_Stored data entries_
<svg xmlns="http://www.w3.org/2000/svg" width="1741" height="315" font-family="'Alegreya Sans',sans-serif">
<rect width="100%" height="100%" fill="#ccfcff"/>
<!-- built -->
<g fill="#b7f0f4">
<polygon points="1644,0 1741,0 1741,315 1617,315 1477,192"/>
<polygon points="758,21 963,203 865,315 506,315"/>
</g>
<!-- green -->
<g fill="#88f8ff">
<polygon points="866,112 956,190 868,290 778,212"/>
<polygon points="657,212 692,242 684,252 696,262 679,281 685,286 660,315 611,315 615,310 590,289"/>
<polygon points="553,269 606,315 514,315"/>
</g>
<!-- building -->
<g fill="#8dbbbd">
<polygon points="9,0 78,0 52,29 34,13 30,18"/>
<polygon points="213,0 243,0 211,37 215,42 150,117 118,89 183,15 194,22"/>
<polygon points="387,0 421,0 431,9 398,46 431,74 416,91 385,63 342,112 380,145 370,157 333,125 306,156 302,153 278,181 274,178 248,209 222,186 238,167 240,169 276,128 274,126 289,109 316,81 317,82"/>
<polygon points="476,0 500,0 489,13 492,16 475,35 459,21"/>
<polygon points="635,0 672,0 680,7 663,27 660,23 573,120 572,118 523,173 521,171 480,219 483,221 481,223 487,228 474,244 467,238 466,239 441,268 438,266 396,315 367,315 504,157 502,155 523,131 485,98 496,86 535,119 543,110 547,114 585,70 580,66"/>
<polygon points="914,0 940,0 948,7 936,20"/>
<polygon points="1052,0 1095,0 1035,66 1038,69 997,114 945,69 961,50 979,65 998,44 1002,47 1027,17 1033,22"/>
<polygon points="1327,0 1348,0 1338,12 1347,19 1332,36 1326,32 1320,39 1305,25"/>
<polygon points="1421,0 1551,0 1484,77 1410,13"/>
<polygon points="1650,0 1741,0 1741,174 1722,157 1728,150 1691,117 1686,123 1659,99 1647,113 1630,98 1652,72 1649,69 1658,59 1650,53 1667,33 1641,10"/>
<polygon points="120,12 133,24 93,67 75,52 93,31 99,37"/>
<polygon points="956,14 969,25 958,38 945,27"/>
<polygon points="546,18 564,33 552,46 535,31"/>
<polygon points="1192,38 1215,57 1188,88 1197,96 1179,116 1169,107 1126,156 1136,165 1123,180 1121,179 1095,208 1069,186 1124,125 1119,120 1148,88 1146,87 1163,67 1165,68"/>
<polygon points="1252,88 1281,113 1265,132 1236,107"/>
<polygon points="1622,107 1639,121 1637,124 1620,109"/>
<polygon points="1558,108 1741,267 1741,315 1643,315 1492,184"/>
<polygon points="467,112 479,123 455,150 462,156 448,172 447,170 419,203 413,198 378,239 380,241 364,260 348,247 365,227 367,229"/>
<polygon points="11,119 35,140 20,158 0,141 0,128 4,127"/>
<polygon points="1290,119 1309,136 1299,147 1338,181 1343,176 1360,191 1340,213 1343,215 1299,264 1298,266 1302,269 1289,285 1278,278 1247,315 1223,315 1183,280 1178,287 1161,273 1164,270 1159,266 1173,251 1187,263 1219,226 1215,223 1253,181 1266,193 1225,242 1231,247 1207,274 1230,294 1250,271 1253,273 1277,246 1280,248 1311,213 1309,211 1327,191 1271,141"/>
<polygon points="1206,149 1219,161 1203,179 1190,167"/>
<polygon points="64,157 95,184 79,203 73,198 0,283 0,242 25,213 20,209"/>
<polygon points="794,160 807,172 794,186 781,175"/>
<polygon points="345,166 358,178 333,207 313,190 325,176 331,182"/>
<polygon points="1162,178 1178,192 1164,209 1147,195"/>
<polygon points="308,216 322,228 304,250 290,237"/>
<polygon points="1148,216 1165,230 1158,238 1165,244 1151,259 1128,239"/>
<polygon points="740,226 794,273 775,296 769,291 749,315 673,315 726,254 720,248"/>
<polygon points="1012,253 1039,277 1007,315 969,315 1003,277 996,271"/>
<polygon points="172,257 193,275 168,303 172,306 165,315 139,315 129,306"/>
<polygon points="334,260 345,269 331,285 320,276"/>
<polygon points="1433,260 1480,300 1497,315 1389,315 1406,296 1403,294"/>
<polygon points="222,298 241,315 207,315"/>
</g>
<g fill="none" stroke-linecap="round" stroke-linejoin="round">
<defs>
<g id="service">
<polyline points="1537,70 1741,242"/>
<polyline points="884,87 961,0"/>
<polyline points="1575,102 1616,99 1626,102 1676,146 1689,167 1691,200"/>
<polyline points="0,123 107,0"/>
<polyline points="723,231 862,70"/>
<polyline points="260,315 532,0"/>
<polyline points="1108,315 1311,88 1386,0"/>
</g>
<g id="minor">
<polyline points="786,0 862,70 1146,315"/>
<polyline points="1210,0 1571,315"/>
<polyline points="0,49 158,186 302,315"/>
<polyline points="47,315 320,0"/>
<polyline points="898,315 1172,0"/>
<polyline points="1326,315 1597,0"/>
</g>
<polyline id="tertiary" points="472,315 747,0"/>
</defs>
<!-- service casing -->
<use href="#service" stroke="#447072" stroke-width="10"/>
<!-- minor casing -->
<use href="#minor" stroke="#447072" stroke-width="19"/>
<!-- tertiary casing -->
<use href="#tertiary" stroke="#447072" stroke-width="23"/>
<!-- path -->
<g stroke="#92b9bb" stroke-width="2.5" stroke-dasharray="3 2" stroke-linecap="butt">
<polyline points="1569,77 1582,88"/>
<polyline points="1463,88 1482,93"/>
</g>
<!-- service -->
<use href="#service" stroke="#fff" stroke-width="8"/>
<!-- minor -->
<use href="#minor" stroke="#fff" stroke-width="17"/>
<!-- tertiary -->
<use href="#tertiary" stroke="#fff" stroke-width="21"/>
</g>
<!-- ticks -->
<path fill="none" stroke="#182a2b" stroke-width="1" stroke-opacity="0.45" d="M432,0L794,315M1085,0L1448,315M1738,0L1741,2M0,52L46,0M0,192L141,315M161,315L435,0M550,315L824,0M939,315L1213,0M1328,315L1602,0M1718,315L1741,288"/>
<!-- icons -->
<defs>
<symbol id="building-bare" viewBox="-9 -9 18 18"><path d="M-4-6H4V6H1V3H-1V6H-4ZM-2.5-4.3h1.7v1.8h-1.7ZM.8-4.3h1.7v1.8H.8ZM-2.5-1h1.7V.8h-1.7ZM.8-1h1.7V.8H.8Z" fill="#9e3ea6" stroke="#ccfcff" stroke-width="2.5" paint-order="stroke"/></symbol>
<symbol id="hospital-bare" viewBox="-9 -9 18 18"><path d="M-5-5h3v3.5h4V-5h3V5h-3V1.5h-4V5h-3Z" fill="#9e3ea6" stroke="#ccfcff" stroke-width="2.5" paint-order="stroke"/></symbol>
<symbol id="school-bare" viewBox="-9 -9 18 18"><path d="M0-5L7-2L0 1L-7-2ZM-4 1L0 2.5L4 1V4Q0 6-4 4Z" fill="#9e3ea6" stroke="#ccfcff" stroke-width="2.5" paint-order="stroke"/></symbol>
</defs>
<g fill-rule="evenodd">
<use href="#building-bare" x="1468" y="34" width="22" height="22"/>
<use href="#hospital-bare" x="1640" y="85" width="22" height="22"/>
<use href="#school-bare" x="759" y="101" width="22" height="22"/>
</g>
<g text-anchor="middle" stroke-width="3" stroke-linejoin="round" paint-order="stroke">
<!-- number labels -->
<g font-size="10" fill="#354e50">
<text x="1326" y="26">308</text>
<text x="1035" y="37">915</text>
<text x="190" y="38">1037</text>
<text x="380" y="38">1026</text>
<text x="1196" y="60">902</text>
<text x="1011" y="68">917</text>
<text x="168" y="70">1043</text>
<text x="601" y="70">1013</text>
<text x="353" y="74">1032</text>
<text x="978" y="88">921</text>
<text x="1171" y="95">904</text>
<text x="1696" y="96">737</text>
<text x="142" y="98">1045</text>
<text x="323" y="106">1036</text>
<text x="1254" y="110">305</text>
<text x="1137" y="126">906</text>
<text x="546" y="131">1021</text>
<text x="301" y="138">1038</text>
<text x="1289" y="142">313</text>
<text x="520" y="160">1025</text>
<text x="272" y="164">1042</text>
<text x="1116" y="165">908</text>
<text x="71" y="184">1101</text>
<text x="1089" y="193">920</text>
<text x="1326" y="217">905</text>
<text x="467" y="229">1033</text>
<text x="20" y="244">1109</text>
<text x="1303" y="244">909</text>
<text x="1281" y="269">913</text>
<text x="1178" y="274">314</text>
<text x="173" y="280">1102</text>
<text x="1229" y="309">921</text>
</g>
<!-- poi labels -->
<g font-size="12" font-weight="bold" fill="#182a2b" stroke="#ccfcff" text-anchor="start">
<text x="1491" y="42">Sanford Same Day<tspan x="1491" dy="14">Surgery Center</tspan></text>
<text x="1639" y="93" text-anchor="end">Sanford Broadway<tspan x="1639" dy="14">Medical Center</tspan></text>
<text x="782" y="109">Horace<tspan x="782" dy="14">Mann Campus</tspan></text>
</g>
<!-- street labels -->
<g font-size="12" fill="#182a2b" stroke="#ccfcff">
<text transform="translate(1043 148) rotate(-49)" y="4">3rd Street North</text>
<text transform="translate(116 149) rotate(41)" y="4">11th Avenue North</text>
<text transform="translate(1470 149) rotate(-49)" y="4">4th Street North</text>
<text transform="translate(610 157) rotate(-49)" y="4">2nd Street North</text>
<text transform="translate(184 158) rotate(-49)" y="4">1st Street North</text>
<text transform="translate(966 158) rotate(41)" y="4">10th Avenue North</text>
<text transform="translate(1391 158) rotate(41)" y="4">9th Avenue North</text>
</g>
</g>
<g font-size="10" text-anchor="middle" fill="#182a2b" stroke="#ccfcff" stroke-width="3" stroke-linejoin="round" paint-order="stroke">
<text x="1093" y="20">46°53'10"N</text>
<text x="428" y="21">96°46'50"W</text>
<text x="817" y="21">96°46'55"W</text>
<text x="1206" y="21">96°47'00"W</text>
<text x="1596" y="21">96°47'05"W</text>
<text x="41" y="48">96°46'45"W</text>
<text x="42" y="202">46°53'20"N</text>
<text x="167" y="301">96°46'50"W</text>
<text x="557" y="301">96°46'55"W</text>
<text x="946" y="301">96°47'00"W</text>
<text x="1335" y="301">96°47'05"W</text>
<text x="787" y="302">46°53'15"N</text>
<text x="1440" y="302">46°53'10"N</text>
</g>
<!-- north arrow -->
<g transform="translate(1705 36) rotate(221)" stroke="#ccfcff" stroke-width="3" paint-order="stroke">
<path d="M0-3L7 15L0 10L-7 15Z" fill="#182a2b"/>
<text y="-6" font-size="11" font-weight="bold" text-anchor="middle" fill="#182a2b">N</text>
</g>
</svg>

_Assignment_
Only the lines above that hold "bold" are wanted. Show every one of them.

_Written response_
<g font-size="12" font-weight="bold" fill="#182a2b" stroke="#ccfcff" text-anchor="start">
<text y="-6" font-size="11" font-weight="bold" text-anchor="middle" fill="#182a2b">N</text>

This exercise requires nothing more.